Can You Borrow From a Life Insurance Policy?
Explore the mechanics of borrowing from your life insurance policy's cash value. Understand eligibility, the process, and the financial impact.
Explore the mechanics of borrowing from your life insurance policy's cash value. Understand eligibility, the process, and the financial impact.
A life insurance policy loan provides an avenue to access funds from a permanent life insurance policy. It functions as an advance taken against the policy’s accumulated cash value, which serves as collateral for the loan. This financial mechanism is a common feature, offering policyholders a way to utilize their policy’s value during their lifetime.
To obtain a life insurance loan, the policy must have accumulated cash value, which is found in permanent policies like Whole Life, Universal Life, Variable Universal Life, and Indexed Universal Life. A portion of each premium payment is allocated to a savings component, growing tax-deferred. Whole Life policies often offer a guaranteed rate of return on this cash value, while Universal Life policies provide flexibility in premiums and death benefits, with cash value growth tied to interest rates. Variable Universal Life and Indexed Universal Life policies link cash value growth to investment performance or market indices, introducing more variability. Term life insurance does not build cash value, so it does not allow for policy loans.
A life insurance policy loan is an advance from the insurer, using the policy’s cash value as collateral, rather than a withdrawal of the cash value itself. This allows the cash value to continue growing and potentially earning interest or investment gains even while the loan is outstanding. Interest accrues on the loan balance, typically ranging from 5% to 8%, though rates can vary by insurer and policy. There is no fixed repayment schedule, credit check, or income verification required, as the policy secures the loan. Any outstanding loan balance and accrued interest directly reduce the policy’s death benefit, and tax implications can arise if the policy lapses with an unpaid loan.
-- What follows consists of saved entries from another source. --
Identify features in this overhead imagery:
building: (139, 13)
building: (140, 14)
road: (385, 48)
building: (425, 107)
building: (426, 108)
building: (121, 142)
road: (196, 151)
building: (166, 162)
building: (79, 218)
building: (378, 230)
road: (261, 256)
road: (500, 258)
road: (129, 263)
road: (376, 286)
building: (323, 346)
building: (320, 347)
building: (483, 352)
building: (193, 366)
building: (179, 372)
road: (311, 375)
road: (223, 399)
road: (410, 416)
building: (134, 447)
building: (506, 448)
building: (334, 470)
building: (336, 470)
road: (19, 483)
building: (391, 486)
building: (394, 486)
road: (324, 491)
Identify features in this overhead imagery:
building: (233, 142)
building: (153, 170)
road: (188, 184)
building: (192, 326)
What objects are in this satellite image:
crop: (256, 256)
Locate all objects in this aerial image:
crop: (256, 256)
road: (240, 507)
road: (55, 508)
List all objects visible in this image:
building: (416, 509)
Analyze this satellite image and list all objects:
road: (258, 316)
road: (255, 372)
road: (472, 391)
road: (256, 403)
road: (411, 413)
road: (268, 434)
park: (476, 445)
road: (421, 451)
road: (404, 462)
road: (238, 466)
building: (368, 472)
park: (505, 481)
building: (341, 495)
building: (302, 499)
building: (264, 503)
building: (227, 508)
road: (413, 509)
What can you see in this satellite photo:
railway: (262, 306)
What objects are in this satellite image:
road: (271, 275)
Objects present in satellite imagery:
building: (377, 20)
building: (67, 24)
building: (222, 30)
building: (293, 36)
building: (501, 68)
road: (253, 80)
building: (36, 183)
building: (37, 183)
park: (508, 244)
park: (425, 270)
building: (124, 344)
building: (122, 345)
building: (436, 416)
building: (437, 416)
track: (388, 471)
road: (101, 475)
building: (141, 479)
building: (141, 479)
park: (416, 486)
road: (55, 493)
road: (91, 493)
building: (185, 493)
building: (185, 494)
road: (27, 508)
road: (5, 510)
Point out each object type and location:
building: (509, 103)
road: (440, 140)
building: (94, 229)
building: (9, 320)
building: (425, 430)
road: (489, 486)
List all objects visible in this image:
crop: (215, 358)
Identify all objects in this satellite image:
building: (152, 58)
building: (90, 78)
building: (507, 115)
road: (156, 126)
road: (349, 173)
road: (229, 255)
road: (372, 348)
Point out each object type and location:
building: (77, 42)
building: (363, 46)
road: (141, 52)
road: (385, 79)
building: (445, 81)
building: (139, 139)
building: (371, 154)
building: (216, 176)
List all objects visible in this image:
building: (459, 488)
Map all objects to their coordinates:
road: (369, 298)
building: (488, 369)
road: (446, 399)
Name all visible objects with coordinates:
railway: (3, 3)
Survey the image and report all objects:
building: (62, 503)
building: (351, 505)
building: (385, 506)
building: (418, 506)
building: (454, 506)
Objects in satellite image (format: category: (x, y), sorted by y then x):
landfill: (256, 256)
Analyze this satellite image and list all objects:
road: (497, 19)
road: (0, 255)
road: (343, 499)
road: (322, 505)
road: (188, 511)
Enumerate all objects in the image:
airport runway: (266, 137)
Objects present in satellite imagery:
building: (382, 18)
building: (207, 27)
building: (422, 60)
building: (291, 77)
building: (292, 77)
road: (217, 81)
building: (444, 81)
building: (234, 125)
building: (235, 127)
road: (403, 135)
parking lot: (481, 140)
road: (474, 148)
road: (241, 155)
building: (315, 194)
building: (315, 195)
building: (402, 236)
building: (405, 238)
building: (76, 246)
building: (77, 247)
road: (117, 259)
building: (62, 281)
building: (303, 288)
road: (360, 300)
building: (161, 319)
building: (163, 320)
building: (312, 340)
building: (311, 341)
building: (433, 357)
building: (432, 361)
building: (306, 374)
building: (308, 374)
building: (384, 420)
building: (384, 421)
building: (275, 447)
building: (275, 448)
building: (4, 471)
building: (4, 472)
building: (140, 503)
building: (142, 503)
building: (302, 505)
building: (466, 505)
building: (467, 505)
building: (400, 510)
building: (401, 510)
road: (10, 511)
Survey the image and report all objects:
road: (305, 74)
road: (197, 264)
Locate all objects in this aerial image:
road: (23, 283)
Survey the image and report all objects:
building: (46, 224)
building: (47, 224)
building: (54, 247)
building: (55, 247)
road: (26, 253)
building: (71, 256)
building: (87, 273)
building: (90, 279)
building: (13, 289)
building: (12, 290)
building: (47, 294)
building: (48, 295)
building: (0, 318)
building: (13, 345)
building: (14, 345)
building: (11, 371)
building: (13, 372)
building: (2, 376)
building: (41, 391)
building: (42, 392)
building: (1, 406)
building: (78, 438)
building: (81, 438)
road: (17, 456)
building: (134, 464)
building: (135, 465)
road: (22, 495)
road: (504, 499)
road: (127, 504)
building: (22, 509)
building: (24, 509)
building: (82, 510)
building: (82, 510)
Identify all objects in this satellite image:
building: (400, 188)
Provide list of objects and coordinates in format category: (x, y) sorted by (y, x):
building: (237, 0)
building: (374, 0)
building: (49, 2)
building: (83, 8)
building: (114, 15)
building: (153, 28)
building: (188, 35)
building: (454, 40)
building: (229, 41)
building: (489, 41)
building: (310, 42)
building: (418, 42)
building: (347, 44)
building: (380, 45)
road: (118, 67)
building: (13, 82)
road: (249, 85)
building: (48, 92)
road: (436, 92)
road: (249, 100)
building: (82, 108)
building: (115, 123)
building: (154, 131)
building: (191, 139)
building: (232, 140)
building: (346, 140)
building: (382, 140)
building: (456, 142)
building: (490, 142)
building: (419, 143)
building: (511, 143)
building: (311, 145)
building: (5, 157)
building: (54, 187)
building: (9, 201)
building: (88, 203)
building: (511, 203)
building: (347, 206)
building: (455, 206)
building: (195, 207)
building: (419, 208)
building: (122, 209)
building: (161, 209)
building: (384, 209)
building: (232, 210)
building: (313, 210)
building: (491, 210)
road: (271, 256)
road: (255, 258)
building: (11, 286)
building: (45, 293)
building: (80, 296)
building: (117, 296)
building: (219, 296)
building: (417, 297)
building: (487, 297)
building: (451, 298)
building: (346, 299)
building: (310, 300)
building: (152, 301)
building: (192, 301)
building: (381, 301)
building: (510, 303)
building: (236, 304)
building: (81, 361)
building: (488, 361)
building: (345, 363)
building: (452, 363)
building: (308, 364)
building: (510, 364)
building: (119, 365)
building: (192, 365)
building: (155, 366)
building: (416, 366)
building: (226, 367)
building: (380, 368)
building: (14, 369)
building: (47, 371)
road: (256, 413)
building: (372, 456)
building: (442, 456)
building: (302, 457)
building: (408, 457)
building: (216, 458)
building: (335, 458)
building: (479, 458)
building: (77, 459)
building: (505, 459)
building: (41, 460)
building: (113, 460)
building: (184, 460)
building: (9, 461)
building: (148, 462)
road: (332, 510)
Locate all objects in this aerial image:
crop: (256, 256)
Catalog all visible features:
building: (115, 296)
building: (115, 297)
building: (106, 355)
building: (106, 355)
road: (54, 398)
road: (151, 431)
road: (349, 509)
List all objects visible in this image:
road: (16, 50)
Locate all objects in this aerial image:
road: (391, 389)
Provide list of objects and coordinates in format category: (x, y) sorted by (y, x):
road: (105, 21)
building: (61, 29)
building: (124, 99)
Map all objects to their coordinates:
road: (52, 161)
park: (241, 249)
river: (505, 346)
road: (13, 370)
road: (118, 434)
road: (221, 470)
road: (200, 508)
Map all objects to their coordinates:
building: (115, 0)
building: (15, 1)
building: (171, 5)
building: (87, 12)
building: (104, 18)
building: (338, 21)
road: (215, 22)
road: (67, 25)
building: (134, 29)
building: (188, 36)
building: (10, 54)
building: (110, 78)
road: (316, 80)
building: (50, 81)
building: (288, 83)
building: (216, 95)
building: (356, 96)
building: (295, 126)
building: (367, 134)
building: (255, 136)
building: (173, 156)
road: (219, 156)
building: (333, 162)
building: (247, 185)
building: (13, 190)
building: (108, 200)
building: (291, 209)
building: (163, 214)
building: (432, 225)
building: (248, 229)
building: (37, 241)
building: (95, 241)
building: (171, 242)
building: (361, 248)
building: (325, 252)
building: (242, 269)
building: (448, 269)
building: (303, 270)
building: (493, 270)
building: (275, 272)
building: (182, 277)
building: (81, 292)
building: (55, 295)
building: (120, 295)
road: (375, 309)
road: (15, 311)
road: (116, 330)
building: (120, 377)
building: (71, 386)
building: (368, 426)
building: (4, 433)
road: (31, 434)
Before requesting a loan, policyholders should identify their policy number and the current available loan amount, which is accessible through the insurer’s online portal or customer service. Checking the cash value ensures eligibility and helps determine the maximum borrowable amount, often up to 90% of the policy’s cash value. Once information is gathered, the policyholder can contact their insurer to request the loan, which can be done via phone, online portal, or mail. The insurer may require specific forms to formalize the request. After submission, processing times typically range from a few business days to a week, with funds disbursed through direct deposit or check.
Policyholders have options for repaying a life insurance loan, such as making a lump-sum payment, partial payments, or no payments. Interest continues to accrue on the outstanding loan balance; if not paid, it will be added to the principal, increasing the total amount owed and significantly impacting the policy over time. An outstanding loan reduces the policy’s death benefit; if the policyholder passes away with an unpaid loan and accrued interest, that amount is subtracted from the death benefit. If the outstanding loan balance, including accrued interest, grows to exceed the policy’s cash value, the policy may lapse. Should the policy lapse with an outstanding loan, the loan amount (up to the policy’s basis) can become taxable income, potentially creating an unexpected tax liability.